First, it’s a relatively free market. There are no labor unions involved, nor minimum wage laws. There are no uneducated people; the GE finance people and the institutional bond buyers have all taken economics in college. And yet the bonds are almost never indexed to NGDP, they are nominal bonds. This practice leads to financial crises when NGDP growth is highly unstable.
2. It’s also companies: It takes two sides to negotiate wage contracts. And wages are not just sticky in the downward direction. In the late 1960s, NGDP growth accelerated to a very high rate. If wages were perfectly flexible they would have risen even faster than they did.
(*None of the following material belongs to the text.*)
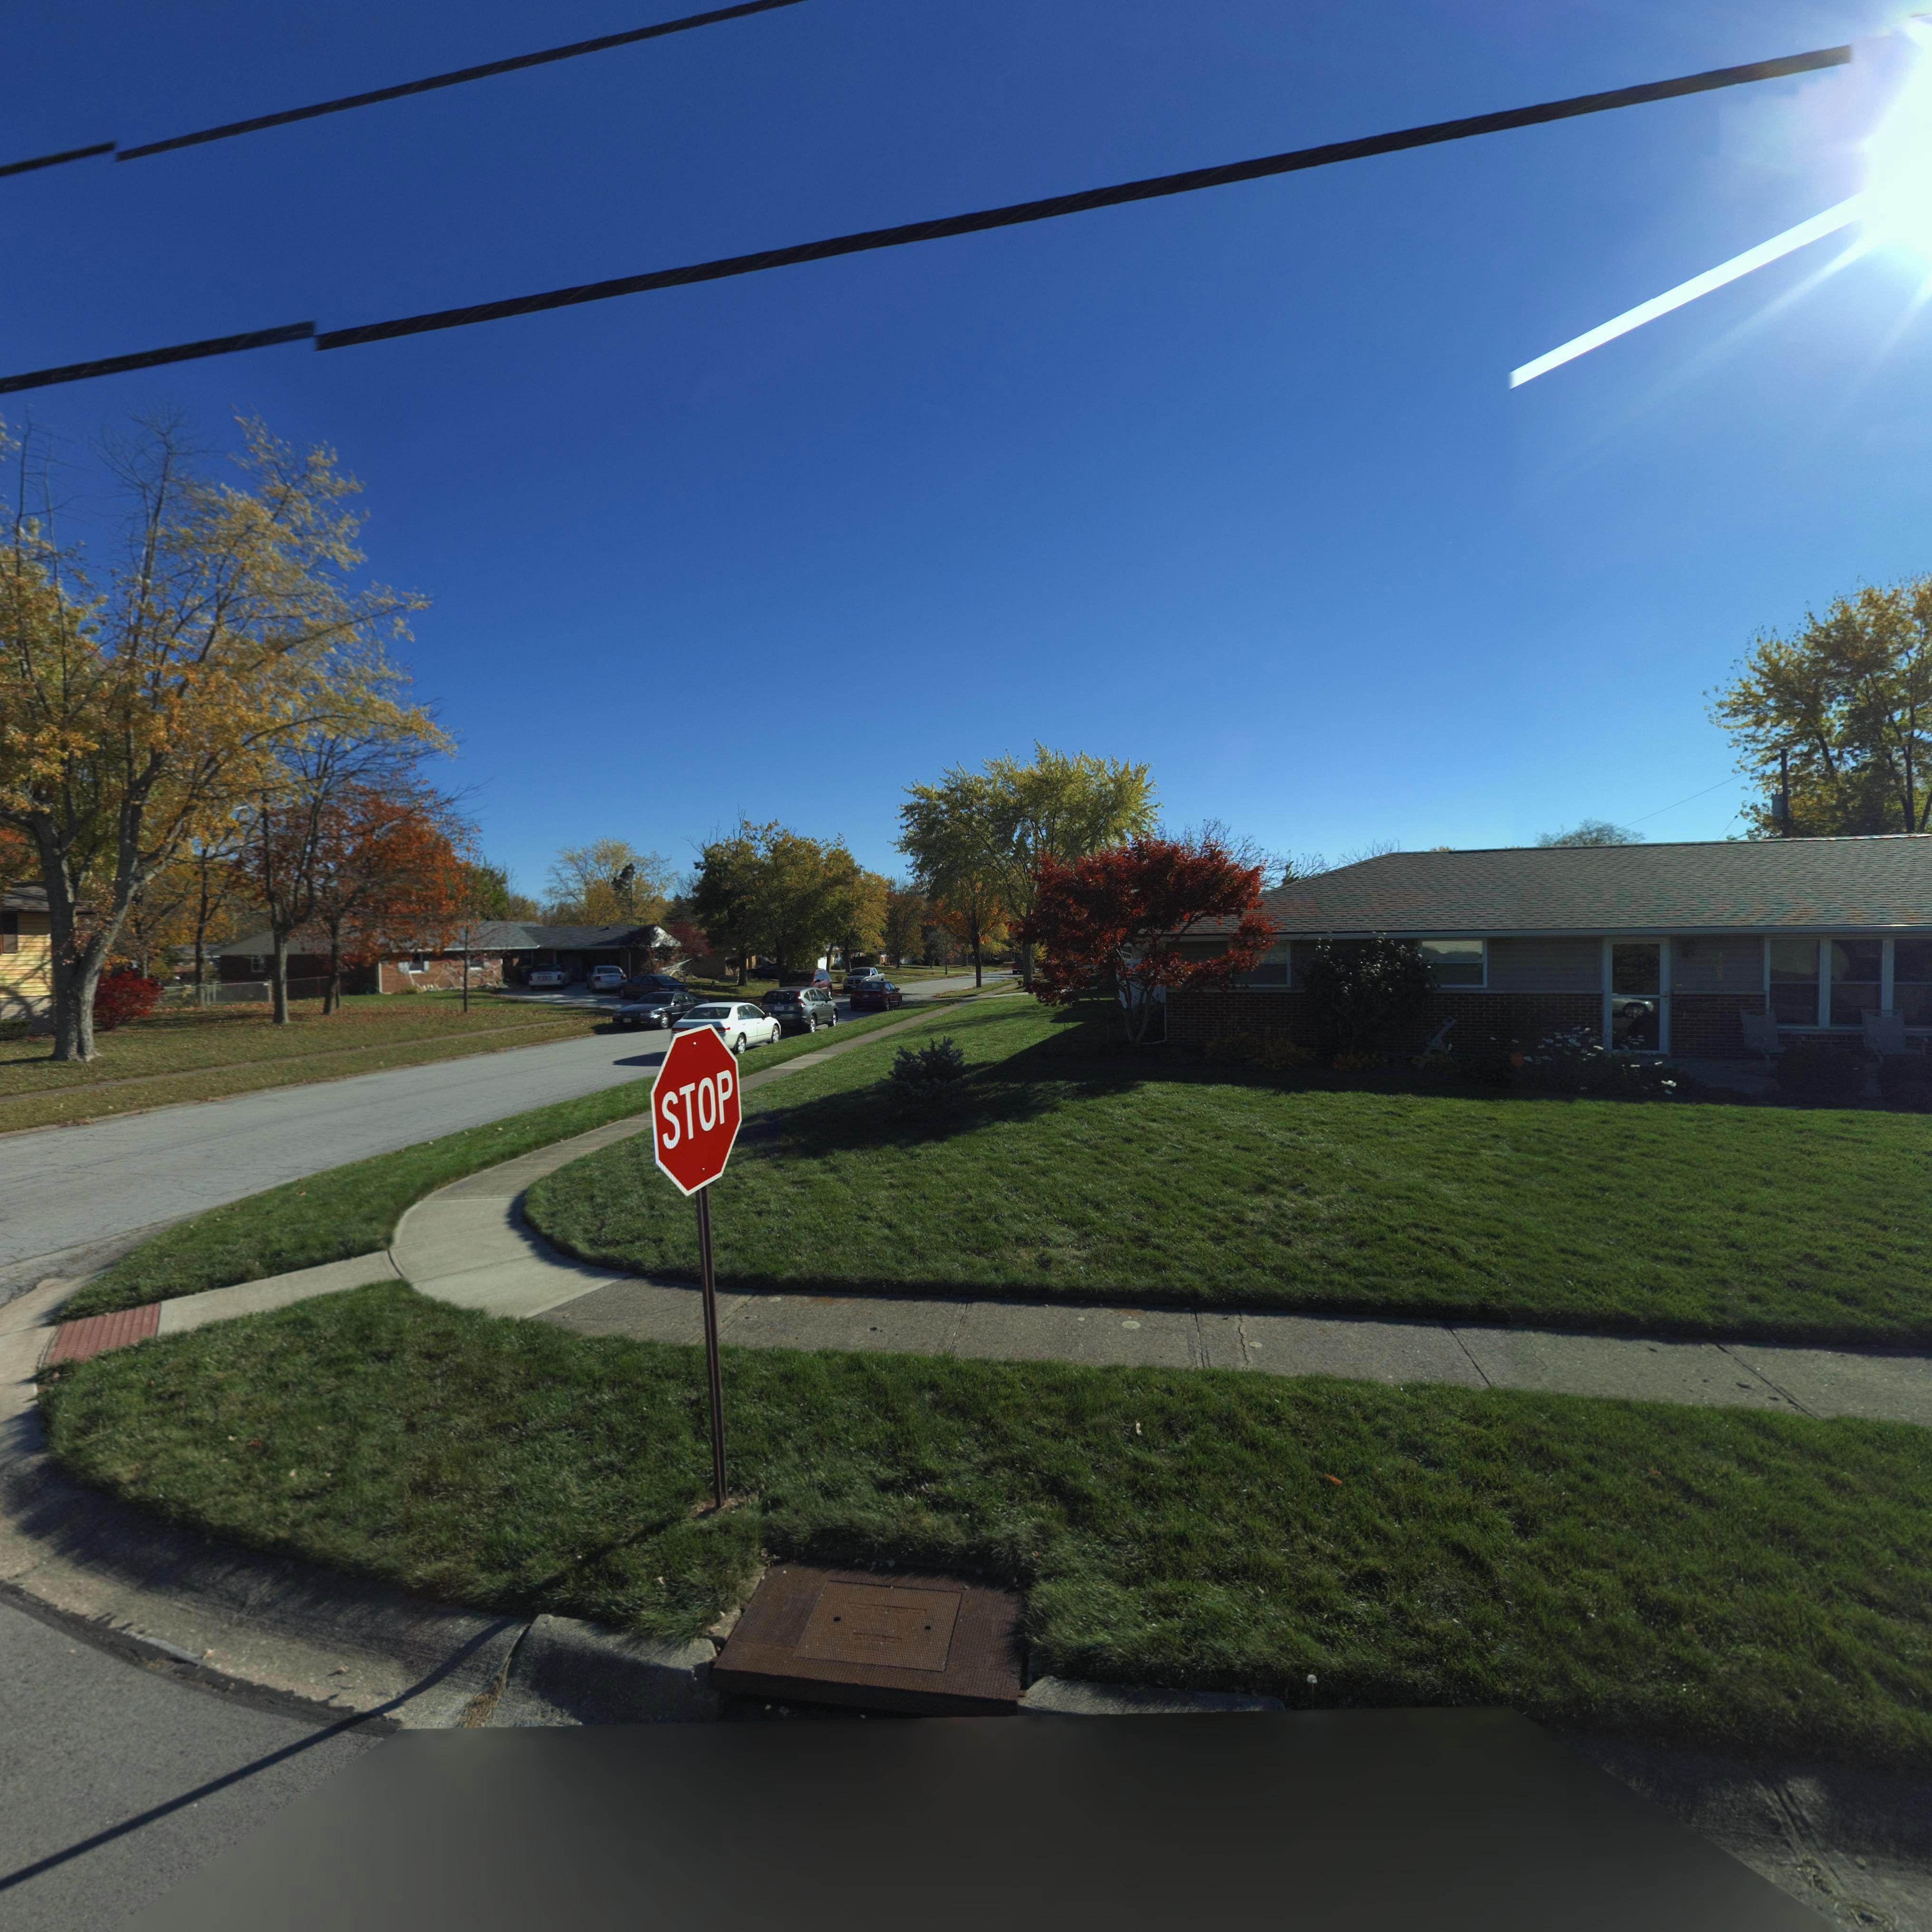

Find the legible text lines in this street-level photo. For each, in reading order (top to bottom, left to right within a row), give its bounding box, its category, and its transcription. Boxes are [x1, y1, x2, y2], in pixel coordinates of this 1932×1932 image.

Instead wages were sticky due to long term wage contracts, and the faster NGDP growth led to extremely low unemployment by the end of the 1960s, about 3.5%. I doubt it was the workers who objected to breaking the contracts and offering even higher wages.
3. It’s an externality problem: A system of complete wage flexibility offers huge external benefits, by making the business cycle milder. But that is mostly an external benefit; it’s very rare for workers at individual firms to be able to save their jobs with wage cuts.
Consider a sudden 8% decline in NGDP growth per capita, relative to trend. One example occurred between mid-2008 and mid-2009, when the growth rate plunged from the normal 4% to negative 4%. Now suppose you are a group of nurses. Would you be anxious to accept an 8% wage cut relative to your previous expectation? I don’t see why, nurses aren’t likely to lose jobs in a recession, nor are lots of other people, such as tenured teachers. But if they don’t accept wage cuts then just imagine how big the wage cuts must be in other sectors to reduce the aggregate nominal wage rate by 8% below trend. Even worse, if you are a worker in a windshield wiper plant, good luck saving your job with wage cuts when the automakers you supply stop making cars.
The macroeconomy is a very complex system. Macro problems cannot be understood by thinking in terms of workers at a “representative firm,” because very few workers are at such firms. This means there are huge externalities to wage (and price) flexibility, which makes it even less likely that society will reach an equilibrium with sufficient wage flexibility.
Engineers don’t bemoan the existence of gravity when they design airplanes. Nor do they blame gravity for air crashes. Free market economists should not blame workers for money illusion, they should design monetary regimes where the existence of money illusion by workers, firms, lenders and borrowers does not lead to business cycles and financial crises. That way the Keynesians won’t be able to ask for more government spending.